Though he has already been reassured -- the club’s diagnosis was he had no structural issues after a physical exam and then the clean MRI -- Rodon wouldn’t mind more confirmation. The left-hander said he hadn’t experienced the kind of tightness he suddenly felt in his biceps tendon before Thursday. He could lift his arm above his head, but Rodon said his stuff wasn’t the same. After he informed them, the White Sox determined to be cautious.

“It’s pretty tight up there,” Rodon said. “I’ve never really been that tight. I couldn’t really step on some balls I wanted to throw to get that arm going. So, I had to get it checked out. It didn’t feel too good.”

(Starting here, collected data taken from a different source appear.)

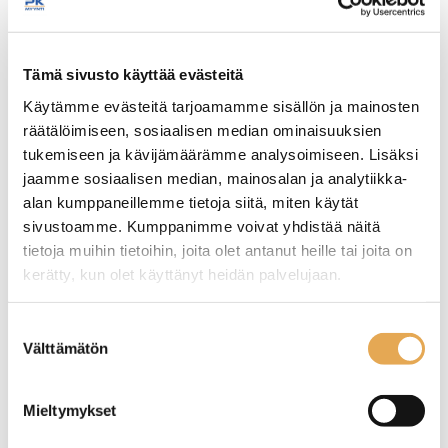
Tämäkin laite sopivasti
rahoituksella
Tämä sivusto käyttää evästeitä
Käytämme evästeitä tarjoamamme sisällön ja mainosten
räätälöimiseen, sosiaalisen median ominaisuuksien
TUTUSTU ›
tukemiseen ja kävijämäärämme analysoimiseen. Lisäksi
jaamme sosiaalisen median, mainosalan ja analytiikka-
alan kumppaneillemme tietoja siitä, miten käytät
sivustoamme. Kumppanimme voivat yhdistää näitä
tietoja muihin tietoihin, joita olet antanut heille tai joita on
kerätty, kun olet käyttänyt heidän palvelujaan.
seinajoenpk-myynti.fi/tietosuoja/
Lisätietoja:
Suostumuksen
Välttämätön
valinta
Lämpöhaude
Lämpöhaude
Mieltymykset
lämpövetolaatikoilla
lämpövetolaatikoilla
Restmec KLH 1209
Restmec KLH 1608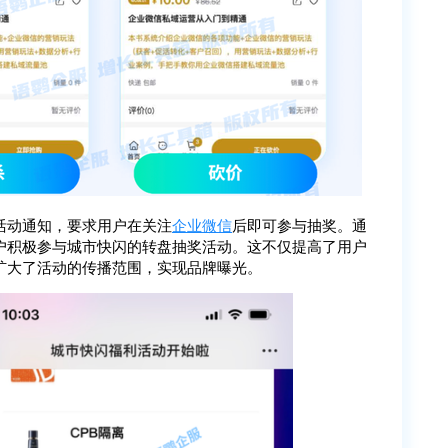
活动通知，要求用户在关注
企业微信
后即可参与抽奖。通
户积极参与城市快闪的转盘抽奖活动。这不仅提高了用户
扩大了活动的传播范围，实现品牌曝光。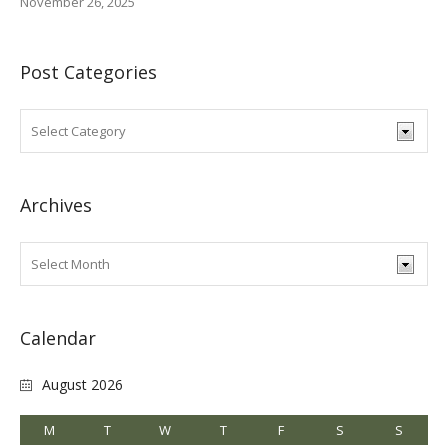
November 26, 2025
Post Categories
Archives
Calendar
August 2026
M
T
W
T
F
S
S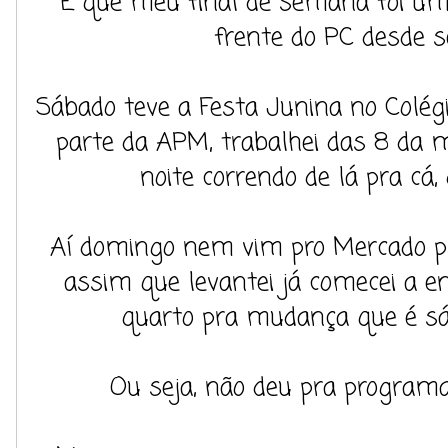
É que meu final de semana foi um
frente do PC desde se
Sábado teve a Festa Junina no Colégi
parte da APM, trabalhei das 8 da
noite correndo de lá pra cá, 
Aí domingo nem vim pro Mercado pq 
assim que levantei já comecei a e
quarto pra mudança que é sáb
Ou seja, não deu pra programa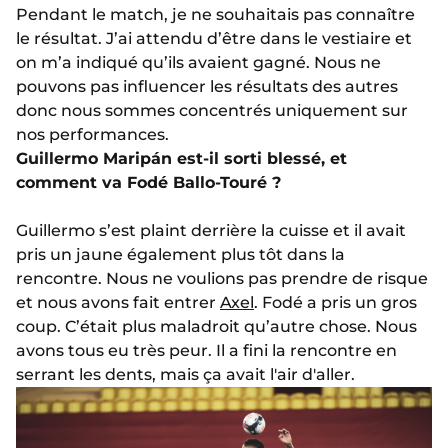
Pendant le match, je ne souhaitais pas connaître
le résultat. J’ai attendu d’être dans le vestiaire et
on m’a indiqué qu’ils avaient gagné. Nous ne
pouvons pas influencer les résultats des autres
donc nous sommes concentrés uniquement sur
nos performances.
Guillermo Maripán est-il sorti blessé, et
comment va Fodé Ballo-Touré ?
Guillermo s’est plaint derrière la cuisse et il avait
pris un jaune également plus tôt dans la
rencontre. Nous ne voulions pas prendre de risque
et nous avons fait entrer
Axel
. Fodé a pris un gros
coup. C’était plus maladroit qu’autre chose. Nous
avons tous eu très peur. Il a fini la rencontre en
serrant les dents, mais ça avait l'air d'aller.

The White Sox already had Rodon on a delayed schedule where he needed to hit every mark to be ready for the regular season. They did so in hopes of helping him avoid the fatigue he experienced last summer and also reaching the 200-inning mark this season. Now it appears Rodon will begin the season on the DL, according to Hahn.

Though he’d like to start the season on schedule, Rodon wants to make sure he’s physically good to go.

“Just trying to be healthy man,” Rodon said. “You don’t want to go the start of the season and be behind the best guys. You are a tick down from the best guys in the world. It’s not fun pitching when you are not feeling too good. I want to be 100 percent when I’m out there. That gives our team the best chance of winning.”